*Text*
____
Aleksandra Mir inszenierte 1999 an der niederländischen Küste eine Kraterlandschaft, um ein wichtiges Ereignis in die Welthistorie einzuschreiben: "First Woman on the Moon".

Foto: Kunsthalle Wien

Wien - "Bin ich der erste Mann im Weltraum oder der letzte Hund", lässt Lena Lapschina ihren Comic-Gagarin im Kosmonauten-Outfit in Anspielung an die bellenden Raumfahrer Laika, Belka und Strelka fragen.

An Hündin Laika, die im November 1957 nur wenige Stunden nach dem Start der Mission Sputnik 2 einen Heldentod starb, erinnert in der Ausstellung Weltraum, die Kunst und ein Traum sonst jedoch nichts. Dabei war ihre Mission nicht unwesentlich. Letztlich ermöglichte diese die erste bemannte Raumfahrt mit Juri Gagarin am 12. April 1961. Jenes nun zum 50. Mal jährende historische Ereignis gab aber den Anlass zur Schau.
____
*Liste der Einträge*

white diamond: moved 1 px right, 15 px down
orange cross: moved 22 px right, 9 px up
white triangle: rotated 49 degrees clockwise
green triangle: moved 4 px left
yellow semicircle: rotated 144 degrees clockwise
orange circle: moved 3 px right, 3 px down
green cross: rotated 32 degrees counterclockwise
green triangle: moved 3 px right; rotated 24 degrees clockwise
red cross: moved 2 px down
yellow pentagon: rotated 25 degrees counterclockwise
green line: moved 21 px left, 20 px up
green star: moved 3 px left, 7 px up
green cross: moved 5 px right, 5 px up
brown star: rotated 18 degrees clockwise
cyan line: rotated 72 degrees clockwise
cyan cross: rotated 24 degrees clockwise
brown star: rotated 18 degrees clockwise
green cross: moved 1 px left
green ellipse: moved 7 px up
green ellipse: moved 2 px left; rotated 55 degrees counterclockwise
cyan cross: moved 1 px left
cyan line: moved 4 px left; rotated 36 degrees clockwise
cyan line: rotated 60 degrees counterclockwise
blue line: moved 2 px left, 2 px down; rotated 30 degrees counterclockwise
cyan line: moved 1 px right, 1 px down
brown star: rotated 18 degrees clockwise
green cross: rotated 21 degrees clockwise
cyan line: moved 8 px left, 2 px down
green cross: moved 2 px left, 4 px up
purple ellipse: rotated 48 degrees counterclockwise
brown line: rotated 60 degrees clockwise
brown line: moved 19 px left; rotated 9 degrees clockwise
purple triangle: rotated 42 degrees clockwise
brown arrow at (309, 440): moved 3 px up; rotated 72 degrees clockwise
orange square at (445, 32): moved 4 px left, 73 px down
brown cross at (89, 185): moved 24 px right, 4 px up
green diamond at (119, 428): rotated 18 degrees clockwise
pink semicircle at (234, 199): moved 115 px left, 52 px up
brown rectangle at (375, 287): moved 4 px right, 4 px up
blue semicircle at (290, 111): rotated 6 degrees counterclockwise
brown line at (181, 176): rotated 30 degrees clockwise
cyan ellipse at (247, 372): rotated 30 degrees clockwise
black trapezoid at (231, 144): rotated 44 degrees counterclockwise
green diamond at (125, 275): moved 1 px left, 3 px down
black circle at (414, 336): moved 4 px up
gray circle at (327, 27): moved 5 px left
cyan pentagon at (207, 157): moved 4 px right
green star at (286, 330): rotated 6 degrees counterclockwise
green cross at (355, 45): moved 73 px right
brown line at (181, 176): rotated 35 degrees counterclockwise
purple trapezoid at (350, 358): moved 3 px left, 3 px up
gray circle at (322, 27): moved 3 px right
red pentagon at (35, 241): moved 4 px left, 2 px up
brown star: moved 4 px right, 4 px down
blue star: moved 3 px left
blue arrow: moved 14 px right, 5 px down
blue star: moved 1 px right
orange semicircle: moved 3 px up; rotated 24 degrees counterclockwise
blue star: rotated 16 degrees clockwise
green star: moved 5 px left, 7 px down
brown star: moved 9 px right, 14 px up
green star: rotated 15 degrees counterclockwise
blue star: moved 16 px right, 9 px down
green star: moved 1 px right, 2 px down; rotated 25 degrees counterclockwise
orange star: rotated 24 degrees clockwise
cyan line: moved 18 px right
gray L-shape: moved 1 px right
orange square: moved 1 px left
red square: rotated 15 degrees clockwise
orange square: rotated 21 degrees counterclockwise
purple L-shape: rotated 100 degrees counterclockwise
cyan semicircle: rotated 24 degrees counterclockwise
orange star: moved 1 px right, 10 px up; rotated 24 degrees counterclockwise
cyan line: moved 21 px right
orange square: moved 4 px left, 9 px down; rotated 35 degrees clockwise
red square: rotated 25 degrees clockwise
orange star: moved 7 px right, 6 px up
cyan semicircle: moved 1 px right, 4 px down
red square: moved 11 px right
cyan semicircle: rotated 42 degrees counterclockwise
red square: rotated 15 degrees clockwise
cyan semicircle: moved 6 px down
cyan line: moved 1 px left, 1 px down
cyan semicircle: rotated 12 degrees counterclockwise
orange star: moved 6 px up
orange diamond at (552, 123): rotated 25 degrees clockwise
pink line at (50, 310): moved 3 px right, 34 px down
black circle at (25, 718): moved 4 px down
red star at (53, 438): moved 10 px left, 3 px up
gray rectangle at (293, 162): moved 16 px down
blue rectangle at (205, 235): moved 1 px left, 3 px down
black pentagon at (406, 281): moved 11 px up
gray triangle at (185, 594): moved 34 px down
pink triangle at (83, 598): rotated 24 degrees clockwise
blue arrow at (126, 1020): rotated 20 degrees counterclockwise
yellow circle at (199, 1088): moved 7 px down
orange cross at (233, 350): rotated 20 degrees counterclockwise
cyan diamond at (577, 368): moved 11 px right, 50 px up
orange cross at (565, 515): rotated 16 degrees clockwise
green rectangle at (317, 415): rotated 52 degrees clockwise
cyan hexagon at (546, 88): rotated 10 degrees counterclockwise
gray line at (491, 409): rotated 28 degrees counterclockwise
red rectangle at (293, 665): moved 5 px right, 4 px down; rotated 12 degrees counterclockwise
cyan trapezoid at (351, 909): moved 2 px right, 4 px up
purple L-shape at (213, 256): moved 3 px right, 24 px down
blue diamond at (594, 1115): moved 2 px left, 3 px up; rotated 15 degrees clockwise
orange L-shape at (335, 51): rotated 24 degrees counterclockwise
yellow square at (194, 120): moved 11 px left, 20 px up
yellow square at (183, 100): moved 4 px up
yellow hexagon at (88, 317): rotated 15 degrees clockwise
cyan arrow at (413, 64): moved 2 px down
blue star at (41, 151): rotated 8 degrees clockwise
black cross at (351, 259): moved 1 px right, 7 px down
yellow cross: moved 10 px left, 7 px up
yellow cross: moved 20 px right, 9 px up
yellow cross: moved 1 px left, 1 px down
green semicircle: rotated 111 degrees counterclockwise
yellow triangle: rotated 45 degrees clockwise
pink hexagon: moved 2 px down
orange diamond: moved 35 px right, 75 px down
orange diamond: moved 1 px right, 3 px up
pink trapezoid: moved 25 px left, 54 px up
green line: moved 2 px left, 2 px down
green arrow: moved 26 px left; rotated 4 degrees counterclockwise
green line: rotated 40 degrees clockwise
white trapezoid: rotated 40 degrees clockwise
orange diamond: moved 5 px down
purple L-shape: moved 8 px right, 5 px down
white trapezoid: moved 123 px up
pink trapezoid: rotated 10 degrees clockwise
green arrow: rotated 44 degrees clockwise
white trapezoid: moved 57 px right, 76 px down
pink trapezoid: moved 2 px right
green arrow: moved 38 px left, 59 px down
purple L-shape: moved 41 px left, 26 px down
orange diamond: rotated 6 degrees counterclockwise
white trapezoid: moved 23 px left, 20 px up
____
*Teilaufgaben*
(a) Prüfe für jede der folgenden Aussagen, ob sie mit dem Text über die Weltraum-Ausstellung übereinstimmt, und antworte jeweils mit Ja oder Nein samt den entscheidenden Worten des Textes als wörtlichem Zitat. (i) Die Hündin Laika starb im November 1957 wenige Stunden nach dem Start von Sputnik 2. (ii) Aleksandra Mir inszenierte ihre Kraterlandschaft an der belgischen Küste. (iii) Anlass der Ausstellung ist der 50. Jahrestag der ersten bemannten Raumfahrt.
(b) Sammle alle Zeilen der Einträge, die die Zeichenfolge „ellipse“ enthalten; Groß- und Kleinschreibung ist dabei zu beachten.
Zwischen dem Text und den Einträgen besteht kein Zusammenhang.

*Lösungen*
(a)
(i) Ja: „An Hündin Laika, die im November 1957 nur wenige Stunden nach dem Start der Mission Sputnik 2 einen Heldentod starb“
(ii) Nein: „an der niederländischen Küste“
(iii) Ja: „Jenes nun zum 50. Mal jährende historische Ereignis gab aber den Anlass zur Schau.“

(b)
green ellipse: moved 7 px up
green ellipse: moved 2 px left; rotated 55 degrees counterclockwise
purple ellipse: rotated 48 degrees counterclockwise
cyan ellipse at (247, 372): rotated 30 degrees clockwise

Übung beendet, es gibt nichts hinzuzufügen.